AfD-Vize distanziert sich von Chefin Petry

Der stellvertretende AfD-Vorsitzende Alexander Gauland (74) geht auf Distanz zum "Schießbefehl".
Der stellvertretende AfD-Vorsitzende Alexander Gauland (74) geht auf Distanz zum "Schießbefehl".

Potsdam - Der stellvertretende AfD-Vorsitzende Alexander Gauland (74) distanziert sich von den Äußerungen der Parteivorsitzenden Frauke Petry (40) zum Schusswaffen-Gebrauch gegen Flüchtlinge.

"Gezieltes Schießen auf Menschen kommt für die AfD nicht infrage", sagte Gauland am Montag. "Es muss für die Bundespolizei andere Möglichkeiten geben, einen Grenzdurchbruch zu verhindern."

Petry hatte gefordert, Polizisten müssten, um illegale Grenzübertritte zu verhindern, "notfalls auch von der Schusswaffe Gebrauch machen. So steht es im Gesetz". Diese Äußerung hatte bei den anderen Parteien eine Welle der Empörung ausgelöst.
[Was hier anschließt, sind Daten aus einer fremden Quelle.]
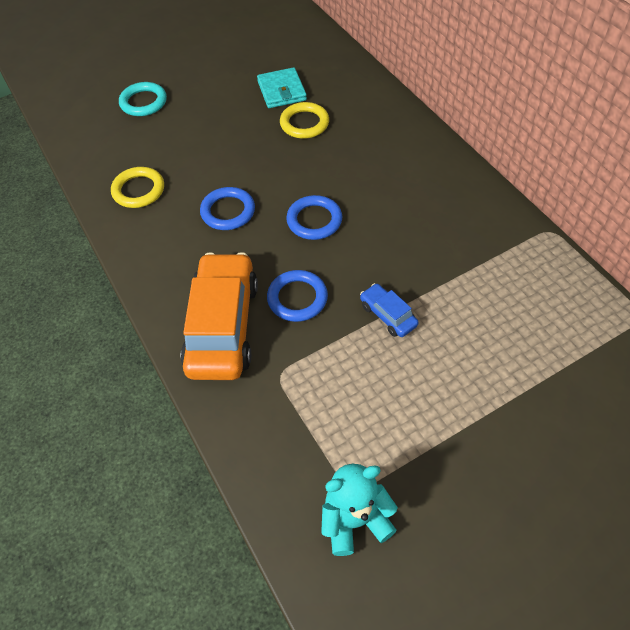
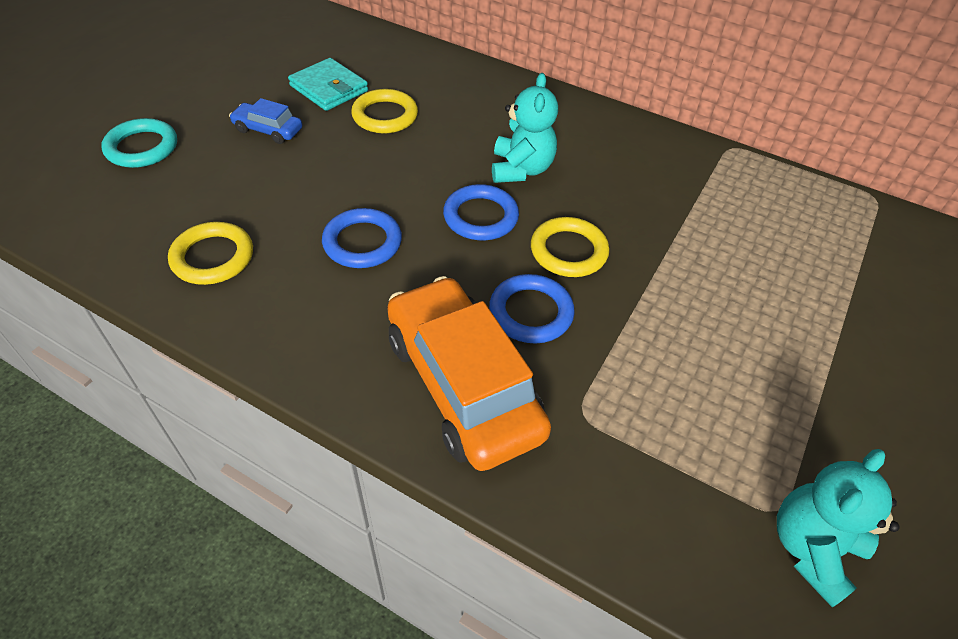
camera: 35 degrees left, 5 degrees down
blue car [360,283,419,337] -> blue car moved to [229,98,302,144]
none -> turquoise teddy bear [492,73,558,183]
none -> yellow ring [531,217,609,277]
Im Original-Interview hatte sie zum Stichwort Schießbefehl weiter gesagt: "Ich habe das Wort Schießbefehl nicht benutzt. Kein Polizist will auf einen Flüchtling schießen. Ich will das auch nicht. Aber zur Ultima Ratio gehört der Einsatz von Waffengewalt. Entscheidend ist, dass wir es so weit nicht kommen lassen und über Abkommen mit Österreich und Kontrollen an EU-Außengrenzen den Flüchtlingszustrom bremsen."

Von Storch (44), Vorsitzende der AfD Berlin, erklärte, ihr "Ja" habe sich "nur auf die Frauen" bezogen.
Von Storch (44), Vorsitzende der AfD Berlin, erklärte, ihr "Ja" habe sich "nur auf die Frauen" bezogen.

Die stellvertretende AfD-Chefin Beatrix von Storch (44) hat derweil ihre Äußerung zu einem möglichen Schusswaffengebrauch gegen Frauen und Kinder an der Grenze eingeschränkt. Nachdem sie zunächst auf ihrer Facebook-Seite die Frage, ob man Frauen mit Kindern notfalls mit Waffengewalt am Grenzübertritt stoppen sollte, bejaht hatte, ruderte sie am Sonntagabend ein Stück zurück.

Von Storch, die auch Vorsitzende der Alternative für Deutschland in Berlin ist, erklärte, ihr "Ja" habe sich nur auf die Frauen bezogen, nicht aber auf die Kinder.

Die Juristin sagte: "Gegen Kinder ist der Schusswaffeneinsatz richtigerweise nicht zulässig. Frauen sind anders als Kinder verständig", deshalb könne der Gebrauch von Waffen gegen sie "innerhalb der gesetzlich engen Grenzen" zulässig sein. Eine Voraussetzung sei beispielsweise, dass zuvor ein Warnschuss abgegeben wurde.

Die Bundesregierung erteilt Äußerungen der rechtspopulistischen AfD zu einem Schusswaffen-Einsatz gegen Flüchtlinge eine klare Absage: "Selbstverständlich wird kein Bundespolizist Schusswaffen gegen Menschen einsetzen, die hier in Deutschland Schutz nachsuchen", sagte der Sprecher des Innenministeriums, Johannes Dimroth, am Montag.

Ein gezielter Waffeneinsatz gegen Menschen, um damit einen Grenzübertritt zu verhindern, sei rechtswidrig.